Pharmacists play a unique role in the medical industry. While doctors may be responsible for diagnosing conditions and prescribing medications, pharmacists are responsible for mixing the medications in the dosage necessary to help the patient return to health. This is an important responsibility, and a misstep can lead to disaster. However, is a pharmacist’s error legally the same as medical practice?
Two cases of pharmacist malpractice
According to two recent cases from other states, pharmacist malpractice does not necessarily amount to medical malpractice.
In one case the plaintiff claimed the pharmacist breached the duty of “informed consent” because she was prescribed and received a drug that negatively interacted with a drug that she was already taking’ resulting in toxic effects. The pharmacy argued that informed consent only applied to doctors, not pharmacists. The judge in this case agreed and ruled in the pharmacy’s favor.

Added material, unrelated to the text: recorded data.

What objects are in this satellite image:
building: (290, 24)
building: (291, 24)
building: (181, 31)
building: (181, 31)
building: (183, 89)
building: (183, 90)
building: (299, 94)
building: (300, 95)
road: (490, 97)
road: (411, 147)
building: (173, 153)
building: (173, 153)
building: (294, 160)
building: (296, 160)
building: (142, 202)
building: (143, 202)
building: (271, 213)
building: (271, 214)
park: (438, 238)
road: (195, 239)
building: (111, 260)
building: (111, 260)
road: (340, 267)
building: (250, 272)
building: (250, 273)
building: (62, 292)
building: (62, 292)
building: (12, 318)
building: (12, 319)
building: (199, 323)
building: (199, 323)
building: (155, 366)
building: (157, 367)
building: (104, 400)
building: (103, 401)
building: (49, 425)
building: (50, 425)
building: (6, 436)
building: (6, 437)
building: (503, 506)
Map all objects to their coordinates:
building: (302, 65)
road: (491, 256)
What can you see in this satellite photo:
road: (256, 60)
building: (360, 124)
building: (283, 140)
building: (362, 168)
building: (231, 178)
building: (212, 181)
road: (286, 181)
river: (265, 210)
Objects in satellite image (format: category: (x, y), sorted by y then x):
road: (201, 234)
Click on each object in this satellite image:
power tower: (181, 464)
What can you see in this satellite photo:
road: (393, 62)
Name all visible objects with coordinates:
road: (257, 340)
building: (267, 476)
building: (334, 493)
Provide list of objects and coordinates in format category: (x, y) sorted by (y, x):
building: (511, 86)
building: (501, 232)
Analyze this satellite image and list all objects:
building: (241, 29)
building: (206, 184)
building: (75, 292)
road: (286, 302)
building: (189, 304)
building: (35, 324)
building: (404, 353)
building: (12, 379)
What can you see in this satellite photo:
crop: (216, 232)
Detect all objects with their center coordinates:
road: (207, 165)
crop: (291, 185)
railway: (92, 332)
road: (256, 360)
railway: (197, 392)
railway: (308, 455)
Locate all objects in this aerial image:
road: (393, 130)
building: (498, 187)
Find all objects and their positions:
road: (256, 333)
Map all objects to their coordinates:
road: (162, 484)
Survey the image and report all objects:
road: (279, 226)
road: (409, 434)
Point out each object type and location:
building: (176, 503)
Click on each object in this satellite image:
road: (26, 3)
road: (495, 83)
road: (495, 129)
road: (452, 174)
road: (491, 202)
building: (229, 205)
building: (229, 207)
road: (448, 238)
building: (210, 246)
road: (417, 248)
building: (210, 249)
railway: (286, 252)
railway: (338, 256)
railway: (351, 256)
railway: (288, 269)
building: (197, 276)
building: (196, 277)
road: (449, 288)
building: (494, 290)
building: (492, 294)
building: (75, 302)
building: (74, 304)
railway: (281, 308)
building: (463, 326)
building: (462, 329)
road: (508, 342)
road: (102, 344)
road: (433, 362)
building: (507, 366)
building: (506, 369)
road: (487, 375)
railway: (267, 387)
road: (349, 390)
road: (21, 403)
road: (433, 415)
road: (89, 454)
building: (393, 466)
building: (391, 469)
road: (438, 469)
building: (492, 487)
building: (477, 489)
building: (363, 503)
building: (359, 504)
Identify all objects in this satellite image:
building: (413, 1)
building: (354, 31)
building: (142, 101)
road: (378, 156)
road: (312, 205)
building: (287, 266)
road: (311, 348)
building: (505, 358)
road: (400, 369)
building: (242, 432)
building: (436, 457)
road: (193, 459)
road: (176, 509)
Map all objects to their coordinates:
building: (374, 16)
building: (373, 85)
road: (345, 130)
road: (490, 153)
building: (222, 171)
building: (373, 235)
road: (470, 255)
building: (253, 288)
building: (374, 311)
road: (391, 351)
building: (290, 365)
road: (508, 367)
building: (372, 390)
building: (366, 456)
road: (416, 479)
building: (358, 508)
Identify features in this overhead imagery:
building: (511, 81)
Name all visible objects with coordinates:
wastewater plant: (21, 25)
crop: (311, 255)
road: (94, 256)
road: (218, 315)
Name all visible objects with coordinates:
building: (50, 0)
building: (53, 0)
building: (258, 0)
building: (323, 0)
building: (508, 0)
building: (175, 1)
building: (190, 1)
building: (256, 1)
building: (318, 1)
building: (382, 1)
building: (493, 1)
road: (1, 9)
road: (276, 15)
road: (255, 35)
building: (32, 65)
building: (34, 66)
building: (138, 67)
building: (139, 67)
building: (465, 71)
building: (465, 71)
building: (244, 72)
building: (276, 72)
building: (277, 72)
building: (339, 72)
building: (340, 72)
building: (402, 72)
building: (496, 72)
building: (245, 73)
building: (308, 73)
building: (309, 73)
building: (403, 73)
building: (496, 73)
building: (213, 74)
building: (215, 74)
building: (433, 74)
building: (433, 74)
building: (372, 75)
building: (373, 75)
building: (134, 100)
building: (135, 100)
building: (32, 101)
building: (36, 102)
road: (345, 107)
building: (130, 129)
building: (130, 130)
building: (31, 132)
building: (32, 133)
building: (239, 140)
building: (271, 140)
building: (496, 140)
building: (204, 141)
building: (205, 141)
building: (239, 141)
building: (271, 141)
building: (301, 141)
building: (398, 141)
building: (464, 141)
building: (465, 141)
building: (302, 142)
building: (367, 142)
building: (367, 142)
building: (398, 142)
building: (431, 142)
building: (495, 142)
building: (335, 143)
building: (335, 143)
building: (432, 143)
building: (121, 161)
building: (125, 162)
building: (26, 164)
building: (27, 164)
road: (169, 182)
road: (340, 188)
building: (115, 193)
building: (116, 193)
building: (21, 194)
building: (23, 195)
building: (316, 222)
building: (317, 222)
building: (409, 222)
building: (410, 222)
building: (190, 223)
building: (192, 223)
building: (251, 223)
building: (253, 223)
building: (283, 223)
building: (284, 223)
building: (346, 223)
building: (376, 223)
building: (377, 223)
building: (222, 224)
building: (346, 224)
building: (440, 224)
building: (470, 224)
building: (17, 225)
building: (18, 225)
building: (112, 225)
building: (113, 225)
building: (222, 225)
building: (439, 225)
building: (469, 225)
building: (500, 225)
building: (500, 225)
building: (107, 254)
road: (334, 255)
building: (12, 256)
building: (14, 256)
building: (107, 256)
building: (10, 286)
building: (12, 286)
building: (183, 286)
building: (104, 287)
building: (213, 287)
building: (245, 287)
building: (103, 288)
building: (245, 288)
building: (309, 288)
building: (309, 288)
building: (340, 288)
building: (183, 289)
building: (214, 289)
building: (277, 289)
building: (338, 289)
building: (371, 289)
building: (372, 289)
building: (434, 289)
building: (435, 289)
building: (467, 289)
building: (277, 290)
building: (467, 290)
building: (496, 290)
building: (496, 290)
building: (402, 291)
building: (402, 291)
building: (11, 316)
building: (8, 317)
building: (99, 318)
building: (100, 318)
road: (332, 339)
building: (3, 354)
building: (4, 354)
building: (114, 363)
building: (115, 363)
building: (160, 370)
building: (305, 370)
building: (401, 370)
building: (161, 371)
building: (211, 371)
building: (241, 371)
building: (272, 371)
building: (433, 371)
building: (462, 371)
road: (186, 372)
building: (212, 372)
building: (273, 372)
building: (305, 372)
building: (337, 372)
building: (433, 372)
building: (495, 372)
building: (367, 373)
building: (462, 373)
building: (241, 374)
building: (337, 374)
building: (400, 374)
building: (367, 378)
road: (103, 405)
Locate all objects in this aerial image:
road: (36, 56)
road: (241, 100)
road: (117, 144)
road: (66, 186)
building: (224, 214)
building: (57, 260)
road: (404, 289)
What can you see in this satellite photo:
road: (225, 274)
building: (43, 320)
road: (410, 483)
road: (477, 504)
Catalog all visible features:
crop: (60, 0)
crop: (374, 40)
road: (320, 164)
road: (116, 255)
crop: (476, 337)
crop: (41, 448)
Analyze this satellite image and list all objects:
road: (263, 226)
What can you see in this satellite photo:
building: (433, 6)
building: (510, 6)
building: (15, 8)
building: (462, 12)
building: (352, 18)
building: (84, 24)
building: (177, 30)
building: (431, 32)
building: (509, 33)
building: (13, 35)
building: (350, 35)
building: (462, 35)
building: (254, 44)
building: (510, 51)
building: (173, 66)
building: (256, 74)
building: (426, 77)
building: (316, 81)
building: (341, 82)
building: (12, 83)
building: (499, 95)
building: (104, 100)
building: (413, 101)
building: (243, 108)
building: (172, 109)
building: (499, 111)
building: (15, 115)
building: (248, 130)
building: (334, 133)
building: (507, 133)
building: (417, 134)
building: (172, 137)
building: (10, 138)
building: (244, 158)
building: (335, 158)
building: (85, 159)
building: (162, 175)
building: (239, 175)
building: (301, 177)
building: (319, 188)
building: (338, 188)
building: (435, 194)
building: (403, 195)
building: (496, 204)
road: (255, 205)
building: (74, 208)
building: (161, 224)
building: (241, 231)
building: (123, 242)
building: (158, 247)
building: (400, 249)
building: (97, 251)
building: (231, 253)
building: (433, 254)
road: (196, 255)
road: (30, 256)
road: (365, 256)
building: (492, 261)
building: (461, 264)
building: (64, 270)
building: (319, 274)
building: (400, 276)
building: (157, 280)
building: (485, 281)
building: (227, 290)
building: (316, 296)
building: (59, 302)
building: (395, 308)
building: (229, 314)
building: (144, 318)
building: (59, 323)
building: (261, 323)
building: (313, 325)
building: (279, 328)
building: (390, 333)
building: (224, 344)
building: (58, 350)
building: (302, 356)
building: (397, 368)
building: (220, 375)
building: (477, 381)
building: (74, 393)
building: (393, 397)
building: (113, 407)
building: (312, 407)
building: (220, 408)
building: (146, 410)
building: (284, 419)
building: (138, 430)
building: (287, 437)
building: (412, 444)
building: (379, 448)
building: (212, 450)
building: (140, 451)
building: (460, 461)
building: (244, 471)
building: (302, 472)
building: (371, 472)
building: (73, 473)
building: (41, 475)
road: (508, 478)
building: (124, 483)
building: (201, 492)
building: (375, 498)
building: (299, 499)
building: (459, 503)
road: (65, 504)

In the second case, the plaintiff claimed that the pharmacist breached the standard of care by, after examining the plaintiff’s profile, dispensing a drug that the patient had an allergy to. Ultimately the case was dismissed because the plaintiff could not provide the legally required expert testimony to prevail in their claim
Pharmacist malpractice is not necessarily medical malpractice
Pharmacists dispense medications, but they do not prescribe them or evaluate patients. Their role is different from that of doctors. Therefore, the elements of a medical malpractice claim to not simply transfer over to pharmacists. Pharmacists are held to their own duty of care separate from that of physicians for the purposes of defending against pharmacy medical error claims.